**Problem to work on:** From the line containing "wire [7:0] out;" through the last line of the records, print every line exactly and nothing more.

Plain-text engineering files
---

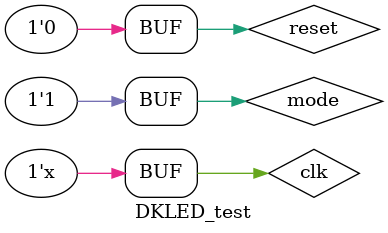
<source format=v>
`timescale 1ns / 1ps


module DKLED_test;

	// Inputs
	reg clk;
	reg reset;
	reg mode;

	// Outputs
	wire [7:0] out;

	// Instantiate the Unit Under Test (UUT)
	dkledsangtatdan uut (
		.clk(clk), 
		.reset(reset), 
		.mode(mode), 
		.out(out)
	);

	
always
begin
#10;clk=~clk;
end
	initial begin
		// Initialize Inputs
		clk = 0;
		mode = 0;
		reset = 0;
		#10;
		reset = 1;
		#30;
		reset = 0;
		// Wait 100 ns for global reset to finish
		#400;
		mode = 1;
		#400;
		
        
		// Add stimulus here

	end
      
      
endmodule


</source>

---

**Reply to the exercise:**
	wire [7:0] out;

	// Instantiate the Unit Under Test (UUT)
	dkledsangtatdan uut (
		.clk(clk), 
		.reset(reset), 
		.mode(mode), 
		.out(out)
	);

	
always
begin
#10;clk=~clk;
end
	initial begin
		// Initialize Inputs
		clk = 0;
		mode = 0;
		reset = 0;
		#10;
		reset = 1;
		#30;
		reset = 0;
		// Wait 100 ns for global reset to finish
		#400;
		mode = 1;
		#400;
		
        
		// Add stimulus here

	end
      
      
endmodule


</source>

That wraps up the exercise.